In the end, if your email is interesting enough to trip enough triggers, it might end up on the desk of some nice intelligence analyst who will read it personally. If he finds it interesting, he might ask your Internet mail provider to forward him all of your email communications for a while and he'll read those until he's satisfied that you're just another ordinary citizen.

For brevity (what's that?) I'm not going to go into the other parties who might want to read your email. The point is that there's virtually no protection against anyone who really wants a crack at your private communications. Your email is like a house with no locks. Private as long as nobody decides to take a peek inside.

Installing the locks...


With all this talk about how insecure email is, you probably think that protecting it from prying eyes must be a Herculean task or else everyone would do it.  Here's another surprise: it's not.

Protecting your most private communication from anyone's prying eyes is incredibly simple and the tools you need are freely available. The process involves both you and the person you're communicating with simply encrypting your mail both ways using something called a public key.

Don't worry, it's not as complicated as it might sound. It's all automated!


Public Key Encryption is a reliable and, if used correctly, unbreakable way to protect your emails from unauthorized access. It involves both you and the person you're exchanging emails with to exchange 'public keys' which is information that anyone can have - it simply allows someone to encrypt email to you. YOU keep what is known as your 'private key', which is used to decrypt mail sent to you and to do other functions.

The process can be done in most email clients (Outlook, Eudora, Thunderbird, AppleMail, etc) automatically after a five to seven minute setup. After that, as long as you're encrypting mail to your recipients and they to you, no one will ever know what you're saying ever again.

If it's so easy, why isn't everyone using it?


Good question! Laziness!

While setting up and using this technology is very simple, it does require you to set it up and it does require some extra work when you start to encrypt mail to new people (you have to add their public key to your 'keychain'). It's not a lot of work but it's more than most people want to do just to send an email - especially if they have nothing to hide.

Exactly! I have nothing to hide, why would I worry who reads my email?


Are you ashamed about sex with your spouse? Can I come over and peek through the windows next time you guys are romantic?  The truth is, you don't have to be doing anything wrong to deserve or want privacy. In fact, it's the innocent who require and should demand the most privacy. If you're not doing anything wrong, why should someone be reading your emails? Personally, the fact that there's possibly some guy I don't know sitting in some analysis room reading YOUR private emails makes me mad as hell. You deserve privacy and YOU exerting your right to it makes a stronger case for all of us privacy loving netizens.
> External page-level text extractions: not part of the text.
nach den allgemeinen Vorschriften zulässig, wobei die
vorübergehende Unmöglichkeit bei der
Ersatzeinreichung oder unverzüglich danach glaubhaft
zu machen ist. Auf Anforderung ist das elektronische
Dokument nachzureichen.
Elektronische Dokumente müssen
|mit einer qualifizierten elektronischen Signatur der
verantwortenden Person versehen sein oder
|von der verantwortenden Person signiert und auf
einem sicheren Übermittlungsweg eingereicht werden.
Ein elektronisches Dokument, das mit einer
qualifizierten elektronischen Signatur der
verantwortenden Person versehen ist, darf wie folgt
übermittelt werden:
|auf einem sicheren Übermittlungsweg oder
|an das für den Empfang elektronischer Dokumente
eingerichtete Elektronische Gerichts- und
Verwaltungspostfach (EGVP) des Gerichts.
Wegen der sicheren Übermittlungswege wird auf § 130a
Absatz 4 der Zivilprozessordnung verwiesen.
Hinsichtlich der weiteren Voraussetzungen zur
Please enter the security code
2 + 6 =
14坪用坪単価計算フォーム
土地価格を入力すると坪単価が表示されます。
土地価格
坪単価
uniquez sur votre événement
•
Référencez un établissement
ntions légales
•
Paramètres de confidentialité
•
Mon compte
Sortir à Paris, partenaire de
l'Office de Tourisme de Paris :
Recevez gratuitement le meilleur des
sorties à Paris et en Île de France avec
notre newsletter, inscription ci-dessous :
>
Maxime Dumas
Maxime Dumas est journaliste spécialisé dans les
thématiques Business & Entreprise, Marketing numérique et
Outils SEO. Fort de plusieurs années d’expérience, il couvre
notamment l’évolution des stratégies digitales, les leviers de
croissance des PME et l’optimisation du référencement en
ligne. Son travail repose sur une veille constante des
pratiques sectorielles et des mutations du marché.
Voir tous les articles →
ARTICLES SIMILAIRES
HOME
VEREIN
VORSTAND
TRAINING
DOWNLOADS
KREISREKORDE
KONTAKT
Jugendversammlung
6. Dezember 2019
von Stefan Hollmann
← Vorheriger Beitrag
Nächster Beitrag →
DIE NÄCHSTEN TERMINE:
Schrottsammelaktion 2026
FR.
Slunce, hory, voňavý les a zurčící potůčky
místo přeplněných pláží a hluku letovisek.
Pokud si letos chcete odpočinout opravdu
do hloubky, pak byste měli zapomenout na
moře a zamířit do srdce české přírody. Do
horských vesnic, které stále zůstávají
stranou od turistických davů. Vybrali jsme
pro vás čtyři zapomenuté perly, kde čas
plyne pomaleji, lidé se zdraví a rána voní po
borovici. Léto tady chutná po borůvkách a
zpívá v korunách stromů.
Alright, where can I find out more?


There's not a lot your have to do to get started. If you're a Windows user, first make sure your computer is virus and spyware free (I assume you know how to do that) then head over to http://www.gpg4win.org/download.html, download, and set up the software. Go through the steps in this article to set the software up and generate your public/private key, and get the keys of those you communicate with. With that, you are totally secure!

Happy, safe, computing!

1 comment:

Christine said...

Thanks Tony! That is so helpful. I don't even think about stuff like this on a daily basis. Maybe that's why we have so many problems today. People don't know how to protect themselves. Thanks!